I notice there's some overlap between my pull request #123 and this one. It looks like yours does a bunch of checks on variable comments, whereas mine mainly just checks types, but I think my type checking is probably more comprehensive overall (e.g. mine handles DNF types).

How do you feel about me taking out the few checks from mine that aren't specifcally related to type checking (checking there's a comment, that it has a var tag, and not more than one), and you taking out the checks from yours that are specifically related to type checking?

It looks like there are some things I would need to add to mine, though. Mine doesn't handle attributes. It looks like this is a PHP 8 feature. I've only tested against Moodle 4.1, so I guess I'll need to check if there's anything else in PHP 8.x I need to support.

Mine also doesn't check type short forms are used, and in lower case. I think I could probably add this, if it's important. Automatically fixing these could be tricky, though. My checker supports multi-line types. It extracts the type info from multiple T_DOC_COMMENT_STRING tags, and concats them together before doing type checking, so information about which tags the type is from, and where in the tag it is, is lost.

I notice your checker supports arrays in the form array(type1 => type2). This isn't a standard PHPDoc form, AFAIK. It doesn't seem to be supported by either PHPStan or Psalm, which I think are the two most commonly used PHP static checkers, and PHPStan in particular is pretty comprehensive, I think. I'd guess this is a Moodle idiom. I could probably add this to my checker, but I'm not sure it's a good idea to encourage it. I doubt there's much tooling support for it, so I think using it would probably really limit what the PHPDoc annotations are useful for.

andrewnicols commented 8 months ago

Hi James.

I notice there's some overlap between my pull request https://github.com/moodlehq/moodle-cs/pull/123 and this one. It looks like yours does a bunch of checks on variable comments, whereas mine mainly just checks types, but I think my type checking is probably more comprehensive overall (e.g. mine handles DNF types).

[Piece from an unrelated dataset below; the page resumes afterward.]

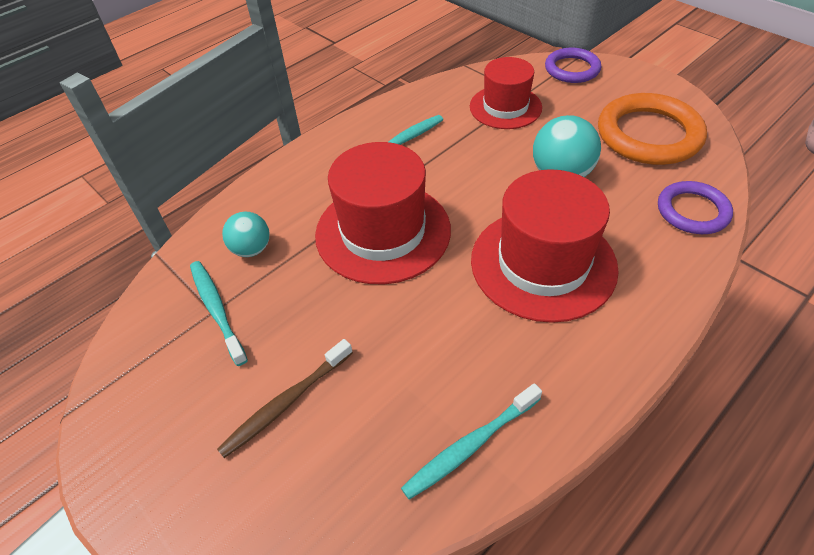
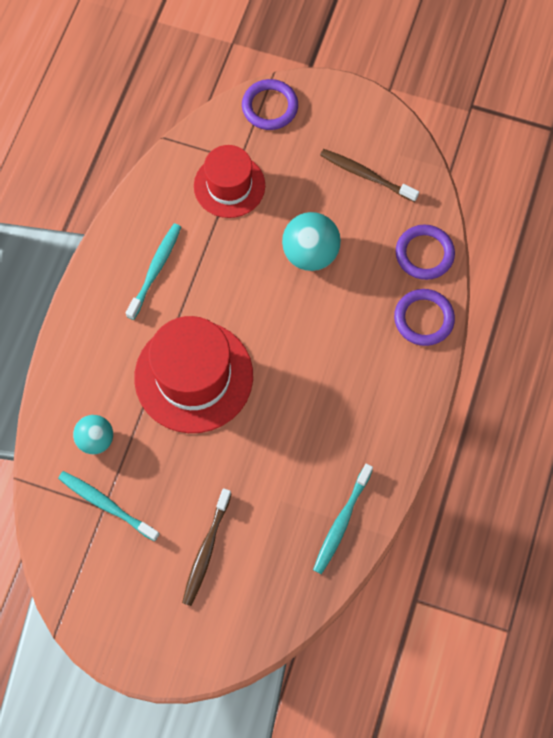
camera: 30 degrees left, 20 degrees up
red hat [471,169,619,323] -> none
orange ring [598,93,707,165] -> brown toothbrush [320,149,419,202]
none -> purple ring [394,289,455,346]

This sniff is intended to ensure:

How do you feel about me taking out the few checks from mine that aren't specifcally related to type checking (checking there's a comment, that it has a var tag, and not more than one), and you taking out the checks from yours that are specifically related to type checking?

I'm fine with this in principle but I think it's the wrong approach in this instance.

I think we have two possible approaches here:

  1. Perform the type checking in your new Sniff and remove it from this one (your proposal)
  2. Perform the type checking in the var Sniff, but use the utilities from your patch to do so when that patch lands

The former has the benefit that all type checking is in one place, but the detractors that one place has to be aware of a variety of formatting options for a range of different tag types (@var, @param, @param-*, @return, etc.), and that all type checking is in one place and cannot be applied on a granular level.

The latter has the benefit that each usage check is with similar checks. That is to say that the Variable Sniff will check that a docblock is present for each variable, that it is correctly formatted, that there is only one mention, etc. whilst a ConstSniff will do the same for all const calls, and possibly define calls. The detractor is that in some cases there may be code duplication within the sniff or duplicated effort.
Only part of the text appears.